▸ **Excerpted passage**:
Investments in unproved properties, including capitalized interest costs, are also assessed periodically to ascertain whether impairment has occurred. Our evaluation of impairment of unproved properties incorporates our expectations of developing unproved properties given current and forward-looking economic conditions and commodity prices. As of March 31, 2009, we did not record an impairment related to unproved properties, as we believe we will be able to successfully develop these properties in the future.
Reduced Commodity Prices May Impact Our Ability to Produce Economically
Significant or extended price declines may adversely affect the amount of oil and natural gas that we can produce economically. A reduction in production could result in a shortfall in our expected cash flows and require us to reduce our capital spending or borrow funds to cover any such shortfall. Any of these factors could negatively impact our ability to replace our production and our future rate of growth.

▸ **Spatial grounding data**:
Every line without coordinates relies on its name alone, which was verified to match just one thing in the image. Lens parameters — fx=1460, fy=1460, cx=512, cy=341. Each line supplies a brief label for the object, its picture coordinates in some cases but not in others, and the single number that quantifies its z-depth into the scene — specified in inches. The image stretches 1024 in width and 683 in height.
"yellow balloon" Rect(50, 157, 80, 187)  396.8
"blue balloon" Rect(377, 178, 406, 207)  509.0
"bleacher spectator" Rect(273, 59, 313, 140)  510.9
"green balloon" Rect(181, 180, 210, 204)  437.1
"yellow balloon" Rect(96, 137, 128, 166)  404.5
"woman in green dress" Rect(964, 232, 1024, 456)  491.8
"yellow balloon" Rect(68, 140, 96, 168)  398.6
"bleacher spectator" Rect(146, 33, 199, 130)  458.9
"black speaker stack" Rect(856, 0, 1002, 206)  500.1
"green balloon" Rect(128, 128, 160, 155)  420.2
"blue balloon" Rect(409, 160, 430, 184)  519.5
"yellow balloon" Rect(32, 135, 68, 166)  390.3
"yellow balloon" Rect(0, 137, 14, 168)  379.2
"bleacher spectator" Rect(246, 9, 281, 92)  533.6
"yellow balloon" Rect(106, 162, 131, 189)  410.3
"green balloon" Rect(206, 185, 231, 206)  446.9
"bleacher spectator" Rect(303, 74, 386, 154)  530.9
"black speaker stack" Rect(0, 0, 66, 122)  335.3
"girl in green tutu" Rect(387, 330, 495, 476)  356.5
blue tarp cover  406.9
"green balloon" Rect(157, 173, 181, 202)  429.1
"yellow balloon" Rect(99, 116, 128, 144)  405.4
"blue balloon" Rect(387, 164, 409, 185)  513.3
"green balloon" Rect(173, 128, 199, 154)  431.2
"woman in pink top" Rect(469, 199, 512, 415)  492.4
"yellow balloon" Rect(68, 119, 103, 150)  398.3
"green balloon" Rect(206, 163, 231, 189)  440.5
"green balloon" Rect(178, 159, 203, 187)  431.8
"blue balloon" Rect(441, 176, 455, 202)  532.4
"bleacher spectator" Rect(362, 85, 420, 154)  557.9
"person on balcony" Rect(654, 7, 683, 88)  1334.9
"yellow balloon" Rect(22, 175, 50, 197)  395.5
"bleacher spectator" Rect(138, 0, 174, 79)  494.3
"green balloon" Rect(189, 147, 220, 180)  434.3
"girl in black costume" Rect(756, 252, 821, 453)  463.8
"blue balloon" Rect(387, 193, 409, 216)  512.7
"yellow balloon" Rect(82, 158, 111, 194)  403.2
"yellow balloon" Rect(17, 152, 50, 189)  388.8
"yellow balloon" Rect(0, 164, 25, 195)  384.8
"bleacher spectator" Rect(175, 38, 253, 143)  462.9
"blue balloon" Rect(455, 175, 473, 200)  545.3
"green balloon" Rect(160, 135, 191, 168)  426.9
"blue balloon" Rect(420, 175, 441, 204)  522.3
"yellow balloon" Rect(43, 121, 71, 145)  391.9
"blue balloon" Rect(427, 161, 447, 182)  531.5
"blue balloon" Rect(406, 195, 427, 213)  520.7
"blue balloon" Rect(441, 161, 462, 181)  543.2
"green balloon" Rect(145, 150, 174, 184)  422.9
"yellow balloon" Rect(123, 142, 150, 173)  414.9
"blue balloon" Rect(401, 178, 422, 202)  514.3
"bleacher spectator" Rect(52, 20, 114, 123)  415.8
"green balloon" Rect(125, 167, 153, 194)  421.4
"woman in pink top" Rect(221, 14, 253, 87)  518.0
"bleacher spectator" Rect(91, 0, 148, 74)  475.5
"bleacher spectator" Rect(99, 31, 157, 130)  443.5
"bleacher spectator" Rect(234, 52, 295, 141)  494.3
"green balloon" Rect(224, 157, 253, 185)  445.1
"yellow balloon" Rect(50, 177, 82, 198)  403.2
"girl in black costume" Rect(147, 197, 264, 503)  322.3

▸ **Task set**:
(1) Write out the part of the oil and gas passage starting at "Investments in unproved" and ending at "in the future.".
(2) Extend the oil and gas passage on unproved properties and commodity prices from where it stops.

▸ **Results of the tasks**:
(1)
Investments in unproved properties, including capitalized interest costs, are also assessed periodically to ascertain whether impairment has occurred. Our evaluation of impairment of unproved properties incorporates our expectations of developing unproved properties given current and forward-looking economic conditions and commodity prices. As of March 31, 2009, we did not record an impairment related to unproved properties, as we believe we will be able to successfully develop these properties in the future.

(2)
Drilling Activity
During the three months ended March 31, 2009, we reached total depth on two gross wells (0.84 net), one of which was in progress at December 31, 2008. We spudded one new well during the first quarter of 2009 and upon reaching total depth on this well, we released our remaining drilling rig. We did not conduct any initial completion operations. We re-entered three gross operated wells (0.92 net wells) to complete pay zones that were behind pipe. We have an inventory of 32 operated wells with up-hole recompletion opportunities and four Upper Mancos wells awaiting initial completion activities. Due to low gas prices in the Rockies, we are selectively recompleting up-hole pay to satisfy our required volumes under our derivative contracts. As of March 31, 2009, we operated 130 gross producing wells.
We currently own a drilling rig that we have leased to operator for the drilling of wells that we do not operate. During the first quarters of 2009 and 2008 we earned rig rental income of $366,399 and $362,250, respectively. This rig was released from the last well it drilled during April 2009 and is currently not drilling.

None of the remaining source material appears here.